Department of Cardiology, Hirakata Kohsai Hospital, 1-2-1, Fujisakashigashimachi, Hirakata-shi, Osaka, 573-0153, Japan.
Department of Preventive Services, School of Public Health, Kyoto University, Kyoto, Japan.
ESC Heart Fail. 2021 Dec;8(6):4800-4807. doi: 10.1002/ehf2.13664. Epub 2021 Oct 22.
Clinical scores that consider physical and social factors to predict long-term observations in patients after acute heart failure are limited. This study aimed to develop and validate a prediction model for patients with acute heart failure at the time of discharge.

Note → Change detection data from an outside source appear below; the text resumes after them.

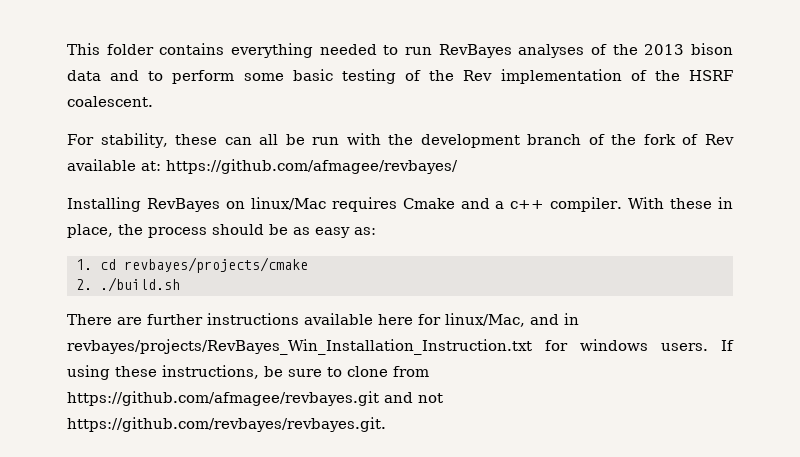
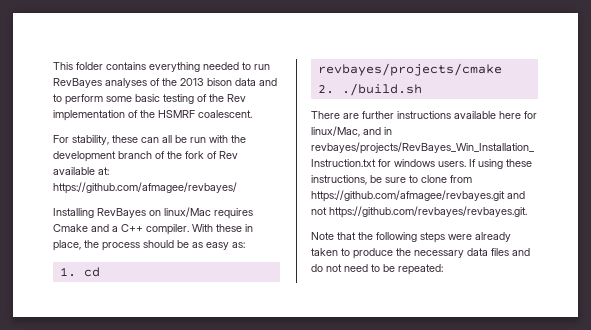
[689,70,733,81] HSRF -> [158,110,195,118] HSMRF
[510,200,545,209] c++ -> [121,224,143,232] C++
(386, 424) none -> [311,232,511,243] [311,248,530,259] [311,264,443,275] // Note that the following steps were already taken to produce the necessary data files and do not need to be repeated:

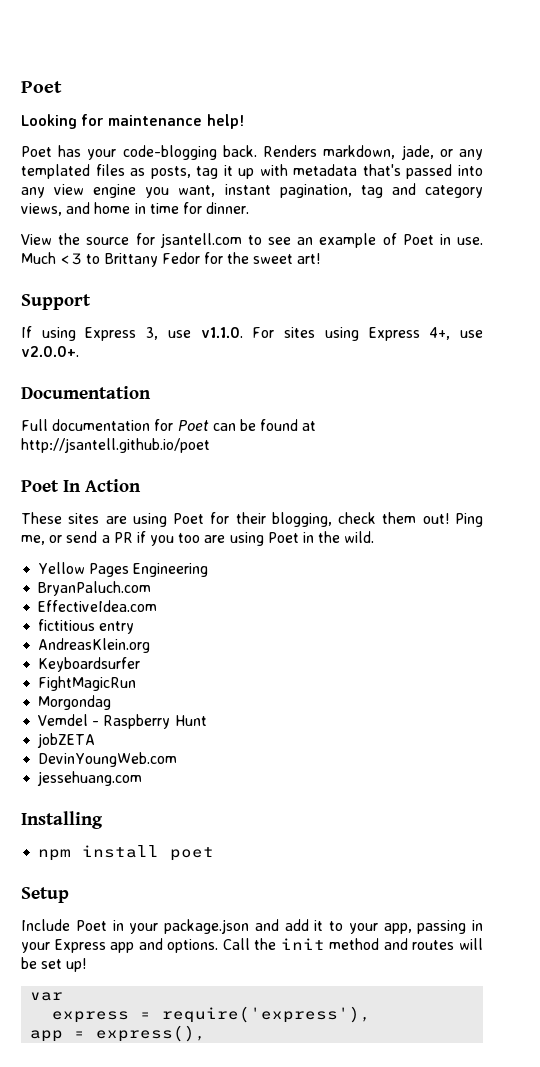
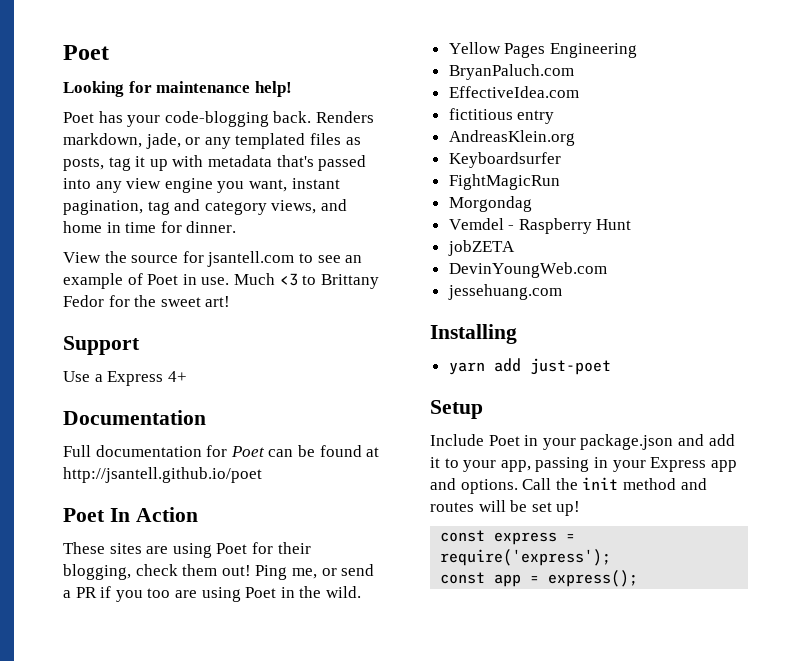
[21,326,484,341] [21,346,79,357] If using Express 3, use v1.1.0. For sites using Express 4+, use v2.0.0+. -> [63,371,187,386] Use a Express 4+
[38,845,215,861] npm install poet -> [448,358,611,375] yarn add just-poet
[30,992,64,1001] var // -> [440,530,486,542] const
[162,1006,372,1023] require('express'), // -> [440,549,612,566] [440,572,486,584] require('express'); // const
[96,1025,207,1042] express(), -> [548,570,639,587] express();

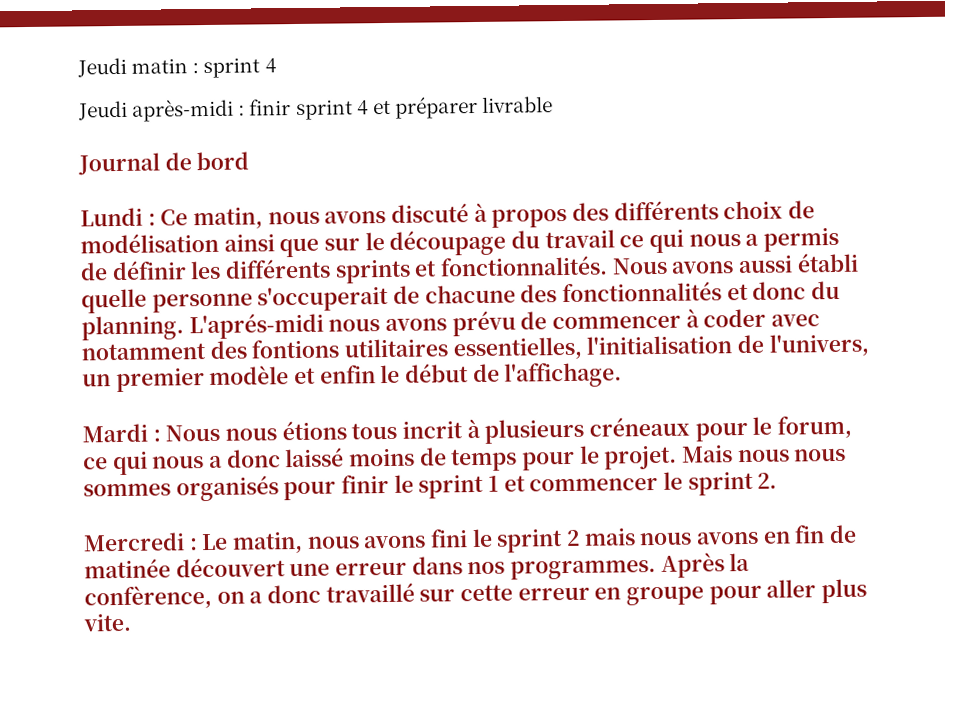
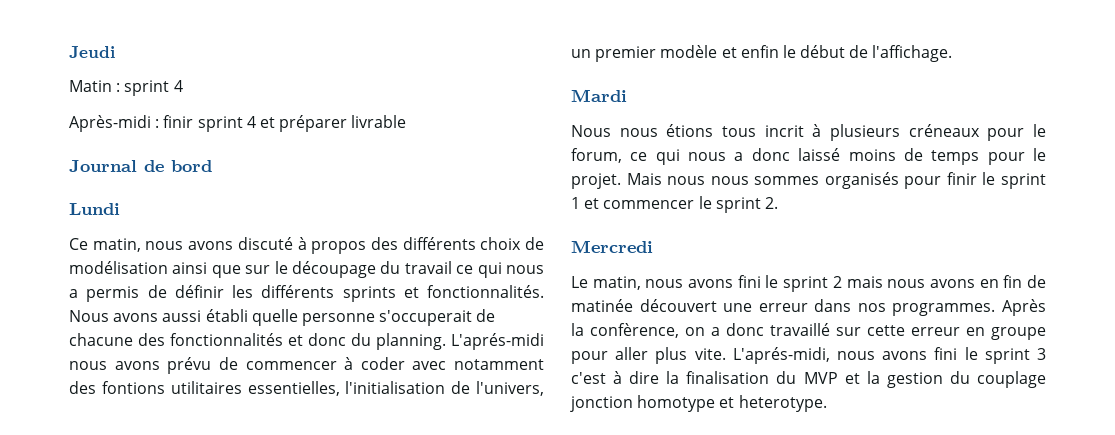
[77,57,189,78] Jeudi matin -> [69,46,115,58] [69,80,112,92] Jeudi // Matin
[78,98,235,122] Jeudi après-midi -> [69,115,151,132] Après-midi
[147,213,156,226] : -> (120, 209) //
[152,429,161,442] : -> (627, 95) //
[188,538,198,551] : -> (653, 246) //
(132, 622) none -> [732,347,1046,364] [571,371,1046,388] [570,395,827,412] L'aprés-midi, nous avons fini le sprint 3 c'est à dire la finalisation du MVP et la gestion du couplage jonction homotype et heterotype.

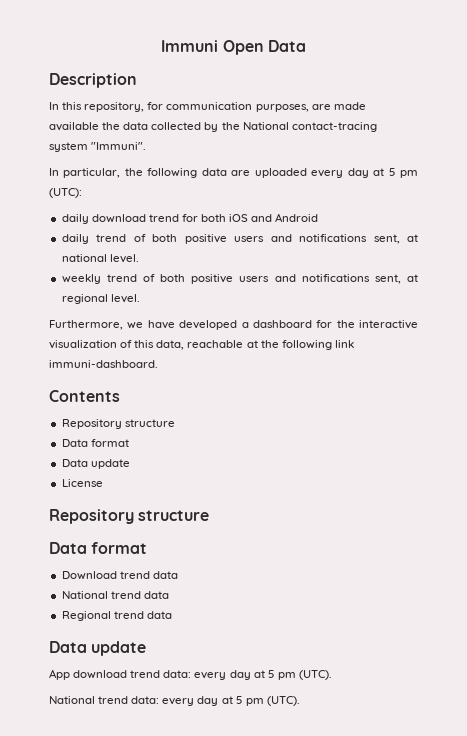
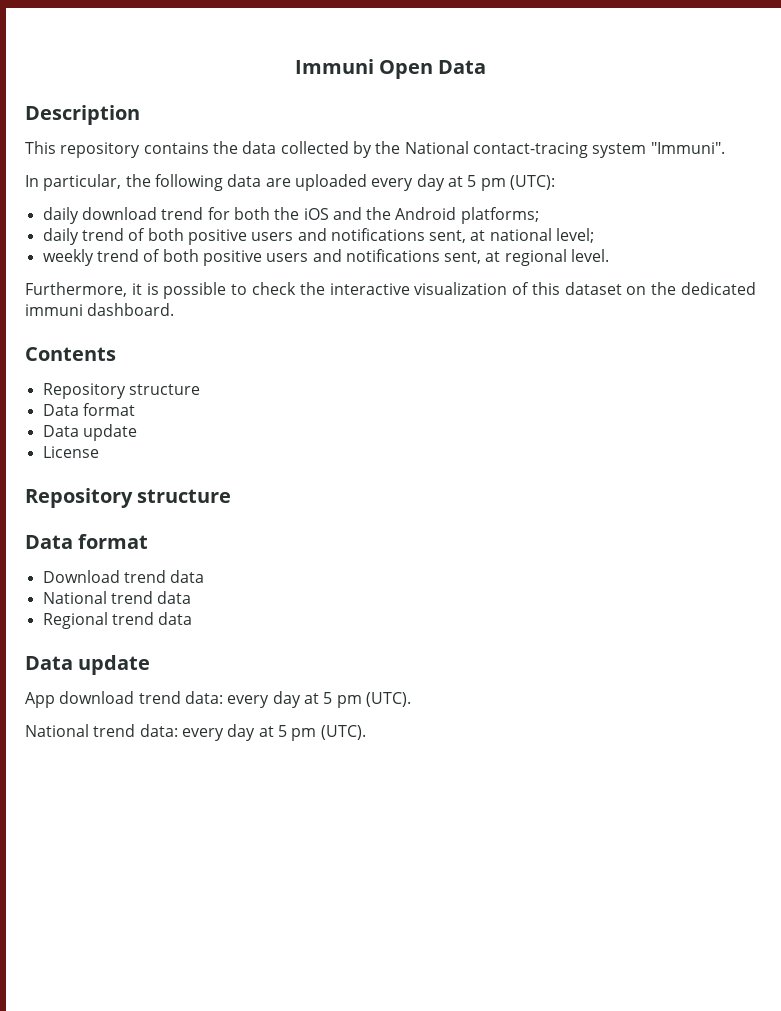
[49,102,366,112] [49,122,99,131] In this repository, for communication purposes, are made available -> [25,141,209,158] This repository contains
(227, 218) none -> [274,207,300,220] the
(273, 218) none -> [366,207,392,220] the
(319, 217) none -> [460,207,539,224] platforms;
[109,254,139,263] level. -> [556,228,595,243] level;
[127,320,333,330] we have developed a dashboard for -> [131,282,296,299] it is possible to check
[156,340,354,350] [49,360,158,368] data, reachable at the following link immuni-dashboard. -> [564,282,757,295] [25,303,175,316] dataset on the dedicated immuni dashboard.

This study was retrospective analysis of the Kitakawachi Clinical Background and Outcome of Heart Failure Registry database. The registry is a prospective, multicentre cohort of patients with acute heart failure between April 2015 and August 2017. The primary outcome to be predicted was the incidence of all-cause mortality during the 3 years of follow-up period. The development cohort derived from April 2015 to July 2016 was used to build the prediction model, and the test cohort from August 2016 to August 2017 was used to evaluate the prediction model. The following potential predictors were selected by the least absolute shrinkage and selection operator method: age, sex, body mass index, activities of daily living at discharge, social background, comorbidities, biomarkers, and echocardiographic findings; a risk scoring system was developed using a logistic model to predict the outcome using a simple integer based on each variable's β coefficient. Out of 1253 patients registered, 1117 were included in the analysis and divided into the development (n = 679) and test (n = 438) cohorts. The outcomes were 246 (36.2%) in the development cohort and 143 (32.6%) in the test cohort. Eleven variables including physical and social factors were set into the logistic regression model, and the risk scoring system was created. The patients were divided into three groups: low risk (score 0-5), moderate risk (score 6-11), and high risk (score ≥12). The observed and predicted mortality rates were described by the Kaplan-Meier curve divided by risk group and independently increased (P < 0.001). In the test cohort, the C statistic of the prediction model was 0.778 (95% confidence interval: 0.732-0.824), and the mean predicted probabilities in the groups were low, 6.9% (95% confidence interval: 3.8-10%); moderate, 30.1% (95% confidence interval: 25.4%-34.8%); and high, 79.2% (95% confidence interval: 72.6%-85.8%). The predicted probability was well calibrated to the observed outcomes in both cohorts.
The Kitakawachi Clinical Background and Outcome of Heart Failure score was helpful in predicting adverse events in patients with acute heart failure over a long-term period. We should evaluate the physical and social functions of such patients before discharge to prevent adverse outcomes.
考虑到身体和社会因素的临床评分可用于预测急性心力衰竭患者的长期预后,但目前这类评分有限。本研究旨在开发和验证一种适用于急性心力衰竭患者出院时的预测模型。
本研究对来自于 2015 年 4 月至 2017 年 8 月的北川临床背景和心力衰竭结局登记数据库进行了回顾性分析。该登记是一项前瞻性、多中心的急性心力衰竭患者队列研究。主要预测结局为随访 3 年内的全因死亡率。从 2015 年 4 月至 2016 年 7 月获得的开发队列用于构建预测模型,从 2016 年 8 月至 2017 年 8 月获得的测试队列用于评估预测模型。使用最小绝对收缩和选择算子(LASSO)方法选择以下潜在预测因素:年龄、性别、体重指数、出院时的日常生活活动能力、社会背景、合并症、生物标志物和超声心动图结果;使用逻辑回归模型基于每个变量的β系数,使用简单整数为每个变量开发风险评分系统来预测结局。在登记的 1253 例患者中,1117 例(n=1117)被纳入分析,并分为开发(n=679)和测试(n=438)队列。开发队列的结局为 246 例(36.2%),测试队列的结局为 143 例(32.6%)。将包括身体和社会因素在内的 11 个变量纳入逻辑回归模型,并创建风险评分系统。将患者分为三组:低危(评分 0-5)、中危(评分 6-11)和高危(评分≥12)。通过按风险组绘制的 Kaplan-Meier 曲线描述观察到的和预测的死亡率,并独立增加(P<0.001)。在测试队列中,预测模型的 C 统计量为 0.778(95%置信区间:0.732-0.824),在各组中的平均预测概率分别为低危组 6.9%(95%置信区间:3.8%-10%);中危组 30.1%(95%置信区间:25.4%-34.8%);高危组 79.2%(95%置信区间:72.6%-85.8%)。两个队列的预测概率与观察到的结局均具有良好的校准度。
Kitakawachi 临床背景和心力衰竭结局评分有助于预测急性心力衰竭患者的长期不良事件。我们应该在患者出院前评估其身体和社会功能,以预防不良结局。